Sanofi has announced that Phase 1/2 trials will get going in September of this year, and also that Phase 3 trials could begin by December. They expect to have 100 million doses of the vaccine ready by the end of the year. And they hope, if trial results are positive, to have one billion doses manufactured in 2021.
Might the polio vaccine prevent the most severe SARS-CoV-2 infections?
The polio vaccine is surely one of the miracles of modern medicine. Prior to the discovery of this vaccine by Dr Jonas Salk, poliomyelitis was a serious threat, particularly to young people. For example, in 1952, there were 58,000 new cases of polio and 3,000 fatalities. Then, on March 20, 1953, Dr Salk announced that he had developed an effective vaccine against polio. From that point on, the rate of polio infections and deaths in the US and the developed world plummeted to the point where the disease can be said to be wiped out. According to WHO, polio cases have decreased globally from 350,000 in 1988 to 33 in 2018. The very few cases that occur mostly originate in less developed parts of the world, where polio does continue to be a problem.
Dr Salk’s vaccine was an injected form.
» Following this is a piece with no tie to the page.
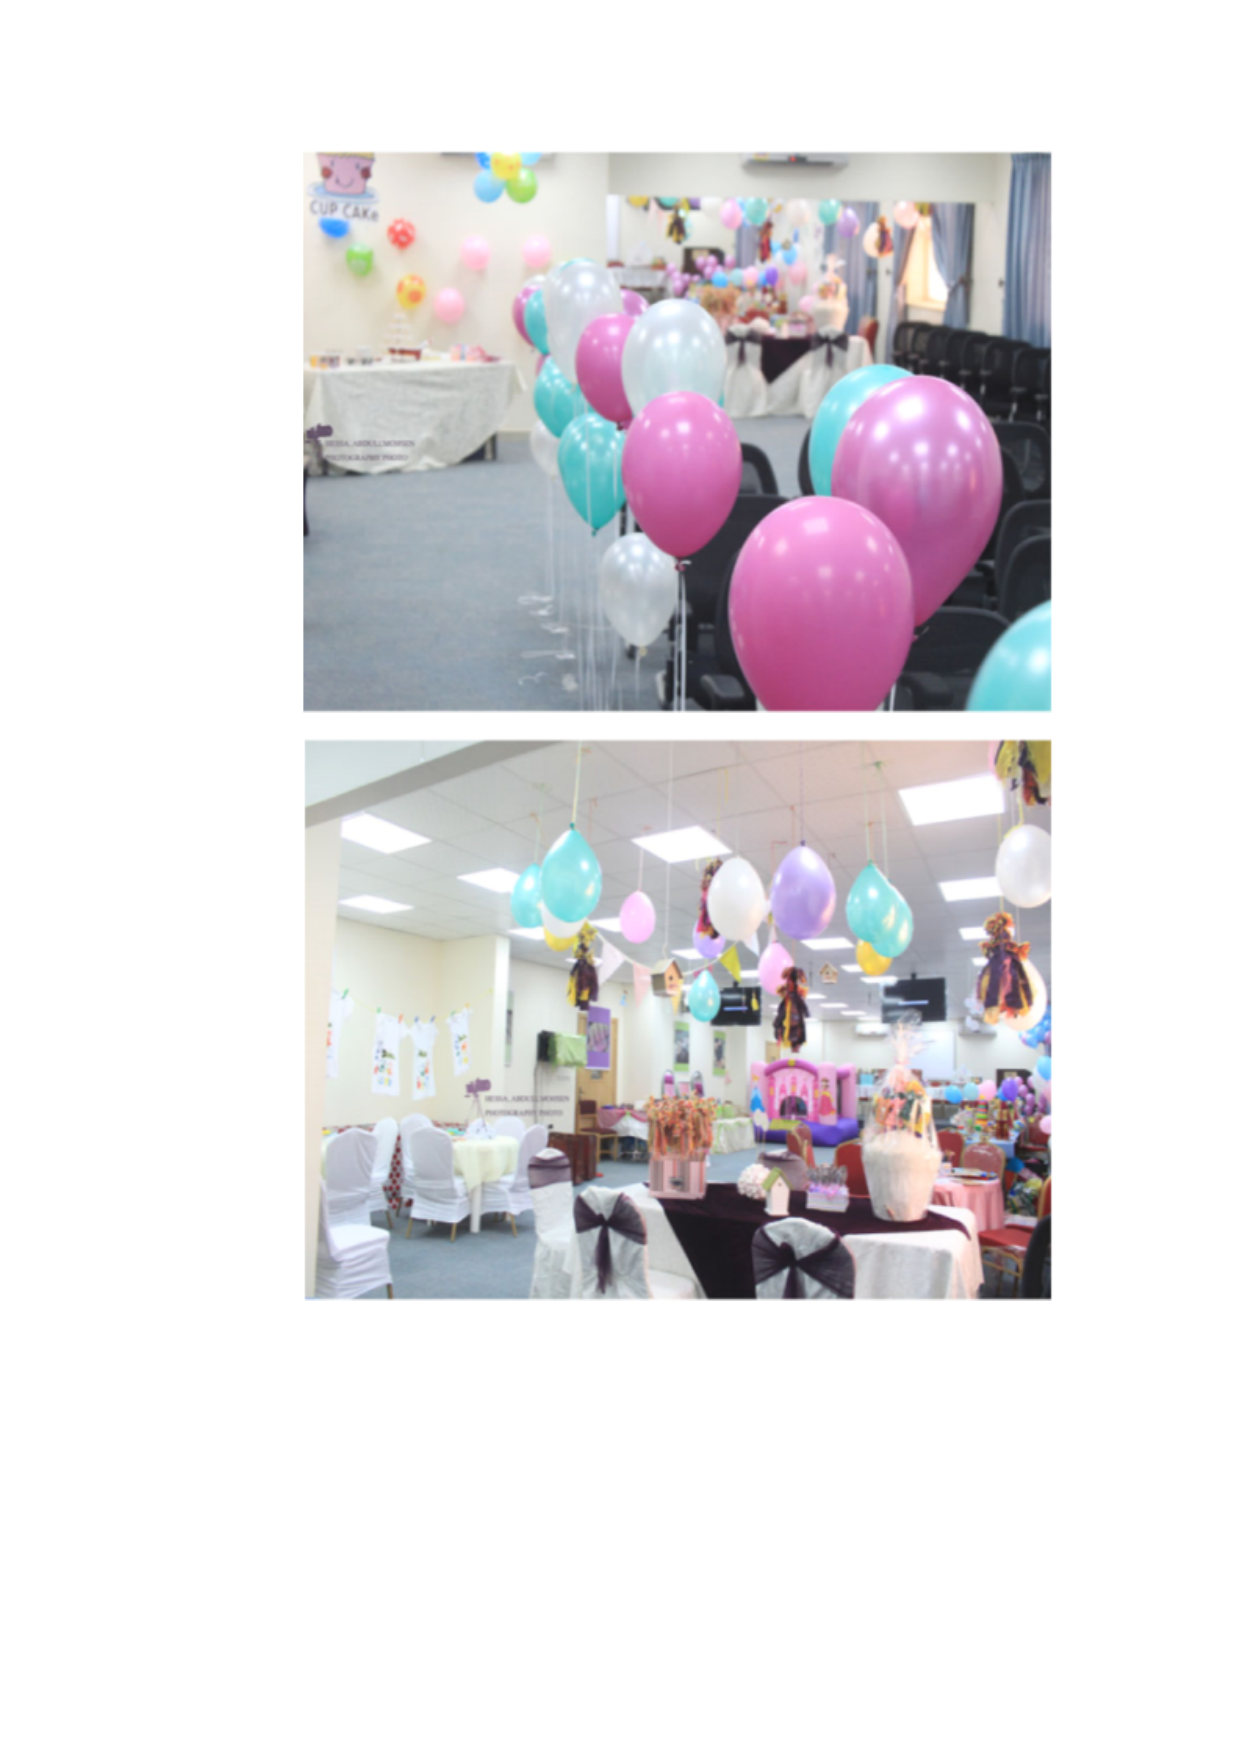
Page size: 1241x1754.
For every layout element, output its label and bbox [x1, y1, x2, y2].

picture [302, 737, 1053, 1301]
picture [302, 150, 1053, 713]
It was the vaccine that largely eliminated polio as a concern in the more developed parts of the planet. However, in 1962 Dr Albert Sabin introduced an oral polio vaccine, which is the form currently used in those parts of the world where polio is still a threat. It is this form of the vaccine that may be useful in at least mitigating the effects of the coronavirus infection.
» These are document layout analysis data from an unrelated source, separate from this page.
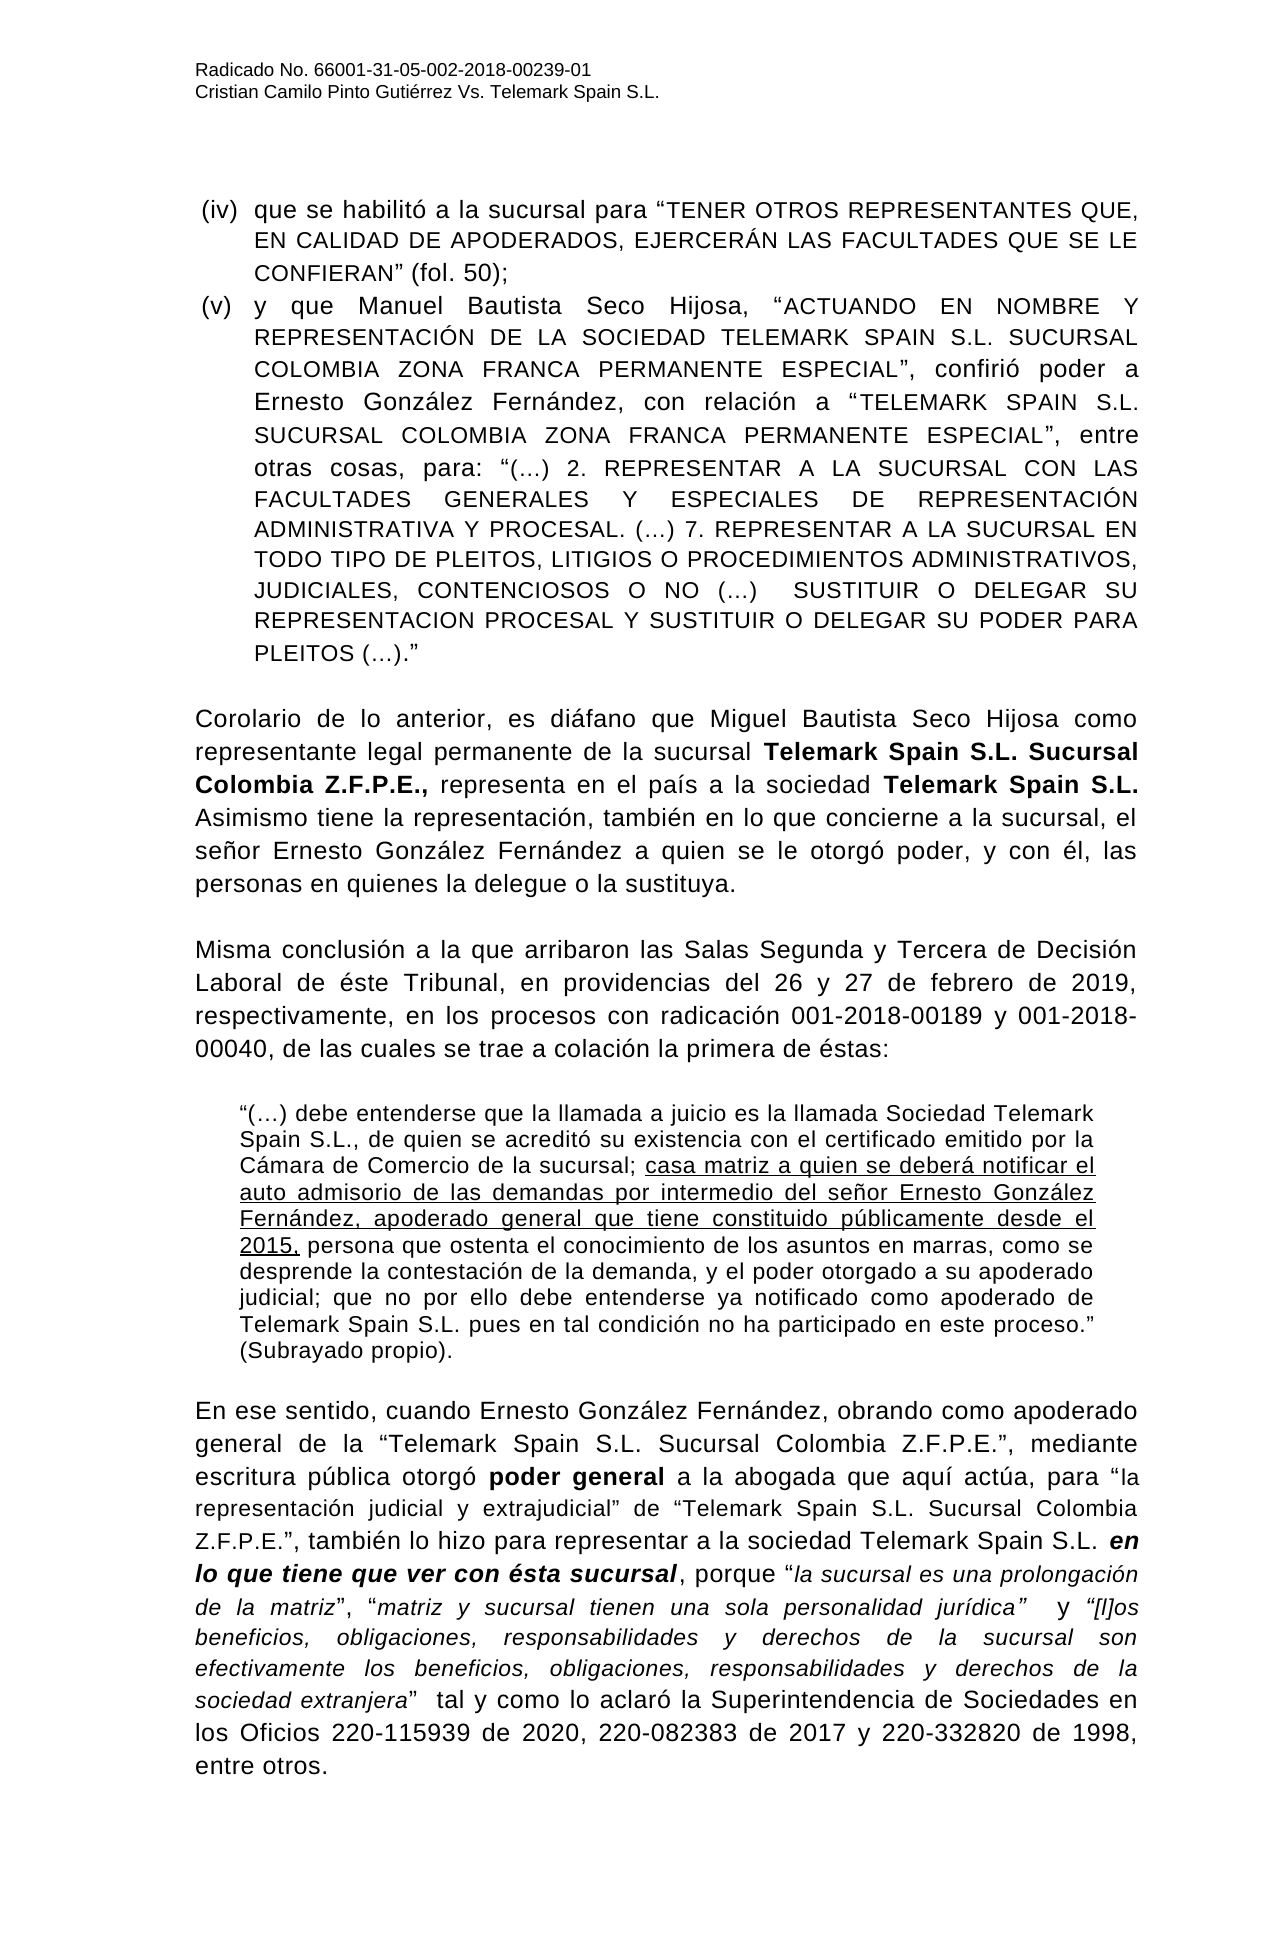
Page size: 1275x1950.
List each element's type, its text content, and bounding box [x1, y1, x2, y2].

list “(…) debe entenderse que la llamada a juicio es la llamada Sociedad Telemark Spain S.L., de quien se acreditó su existencia con el certificado emitido por la Cámara de Comercio de la sucursal; casa matriz a quien se deberá notificar el auto admisorio de las demandas por intermedio del señor Ernesto González Fernández, apoderado general que tiene constituido públicamente desde el 2015, persona que ostenta el conocimiento de los asuntos en marras, como se desprende la contestación de la demanda, y el poder otorgado a su apoderado judicial; que no por ello debe entenderse ya notificado como apoderado de Telemark Spain S.L. pues en tal condición no ha participado en este proceso.” (Subrayado propio). [239, 1203, 1095, 1228]
list Misma conclusión a la que arribaron las Salas Segunda y Tercera de Decisión Laboral de éste Tribunal, en providencias del 26 y 27 de febrero de 2019, respectivamente, en los procesos con radicación 001-2018-00189 y 001-2018-00040, de las cuales se trae a colación la primera de éstas: [195, 935, 1139, 1062]
list En ese sentido, cuando Ernesto González Fernández, obrando como apoderado general de la “Telemark Spain S.L. Sucursal Colombia Z.F.P.E.”, mediante escritura pública otorgó poder general a la abogada que aquí actúa, para “la representación judicial y extrajudicial” de “Telemark Spain S.L. Sucursal Colombia Z.F.P.E.”, también lo hizo para representar a la sociedad Telemark Spain S.L. en lo que tiene que ver con ésta sucursal, porque “la sucursal es una prolongación de la matriz”, “matriz y sucursal tienen una sola personalidad jurídica” y “[l]os beneficios, obligaciones, responsabilidades y derechos de la sucursal son efectivamente los beneficios, obligaciones, responsabilidades y derechos de la sociedad extranjera” tal y como lo aclaró la Superintendencia de Sociedades en los Oficios 220-115939 de 2020, 220-082383 de 2017 y 220-332820 de 1998, entre otros. [195, 1396, 1139, 1780]
list que se habilitó a la sucursal para “TENER OTROS REPRESENTANTES QUE, EN CALIDAD DE APODERADOS, EJERCERÁN LAS FACULTADES QUE SE LE CONFIERAN” (fol. 50); [201, 195, 1139, 287]
list “(…) debe entenderse que la llamada a juicio es la llamada Sociedad Telemark Spain S.L., de quien se acreditó su existencia con el certificado emitido por la Cámara de Comercio de la sucursal; casa matriz a quien se deberá notificar el auto admisorio de las demandas por intermedio del señor Ernesto González Fernández, apoderado general que tiene constituido públicamente desde el 2015, persona que ostenta el conocimiento de los asuntos en marras, como se desprende la contestación de la demanda, y el poder otorgado a su apoderado judicial; que no por ello debe entenderse ya notificado como apoderado de Telemark Spain S.L. pues en tal condición no ha participado en este proceso.” (Subrayado propio). [239, 1229, 1095, 1363]
list y que Manuel Bautista Seco Hijosa, “ACTUANDO EN NOMBRE Y REPRESENTACIÓN DE LA SOCIEDAD TELEMARK SPAIN S.L. SUCURSAL COLOMBIA ZONA FRANCA PERMANENTE ESPECIAL”, confirió poder a Ernesto González Fernández, con relación a “TELEMARK SPAIN S.L. SUCURSAL COLOMBIA ZONA FRANCA PERMANENTE ESPECIAL”, entre otras cosas, para: “(…) 2. REPRESENTAR A LA SUCURSAL CON LAS FACULTADES GENERALES Y ESPECIALES DE REPRESENTACIÓN ADMINISTRATIVA Y PROCESAL. (…) 7. REPRESENTAR A LA SUCURSAL EN TODO TIPO DE PLEITOS, LITIGIOS O PROCEDIMIENTOS ADMINISTRATIVOS, JUDICIALES, CONTENCIOSOS O NO (…) SUSTITUIR O DELEGAR SU REPRESENTACION PROCESAL Y SUSTITUIR O DELEGAR SU PODER PARA PLEITOS (…).” [201, 291, 1139, 666]
list Corolario de lo anterior, es diáfano que Miguel Bautista Seco Hijosa como representante legal permanente de la sucursal Telemark Spain S.L. Sucursal Colombia Z.F.P.E., representa en el país a la sociedad Telemark Spain S.L. Asimismo tiene la representación, también en lo que concierne a la sucursal, el señor Ernesto González Fernández a quien se le otorgó poder, y con él, las personas en quienes la delegue o la sustituya. [195, 703, 1139, 897]
list “(…) debe entenderse que la llamada a juicio es la llamada Sociedad Telemark Spain S.L., de quien se acreditó su existencia con el certificado emitido por la Cámara de Comercio de la sucursal; casa matriz a quien se deberá notificar el auto admisorio de las demandas por intermedio del señor Ernesto González Fernández, apoderado general que tiene constituido públicamente desde el 2015, persona que ostenta el conocimiento de los asuntos en marras, como se desprende la contestación de la demanda, y el poder otorgado a su apoderado judicial; que no por ello debe entenderse ya notificado como apoderado de Telemark Spain S.L. pues en tal condición no ha participado en este proceso.” (Subrayado propio). [239, 1100, 1095, 1202]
The thinking is that the oral polio vaccine will trigger a heightened general immune response to any invading organism, including the dangerous coronavirus. Following the initial response, which is part of the innate immune system, the immune system will then trigger the development of antibodies specific to SARS-CoV-2. That initial response is temporary, but it could offer protection against invaders which the polio vaccine was not initially designed to attack. In a sense, what using the oral polio vaccine would do is buy time, during which the innate immune system would at least slow down the virus while the acquired immune system was ramping up.
Experts acknowledge that there is some small risk of using the oral vaccine. In a very small number of immunocompromised individuals, it has been found to generate circulating vaccine-derived polioviruses. On balance, if it shown to be effective in mitigating the coronavirus infection, the benefit from using the oral vaccine would outweigh the harm.
Mistrust of “warp-speed” vaccine development may prolong the pandemic
Developing an effective vaccine is a step towards arriving at herd immunity. But to get to the finish line, where herd immunity stops the pandemic, a significant majority of the population has to be vaccinated. Recent polls have reported that a growing number of people are responding that they would not be vaccinated against COVID-19 when a vaccine became available. Anti-vaccine sentiment has apparently grown greatly since the news about possible COVID-19 vaccines emphasized the “warp-speed” plan. Many people apparently mistrust the reliability of a vaccine that would be developed, tested, and put into service in such a short span of time.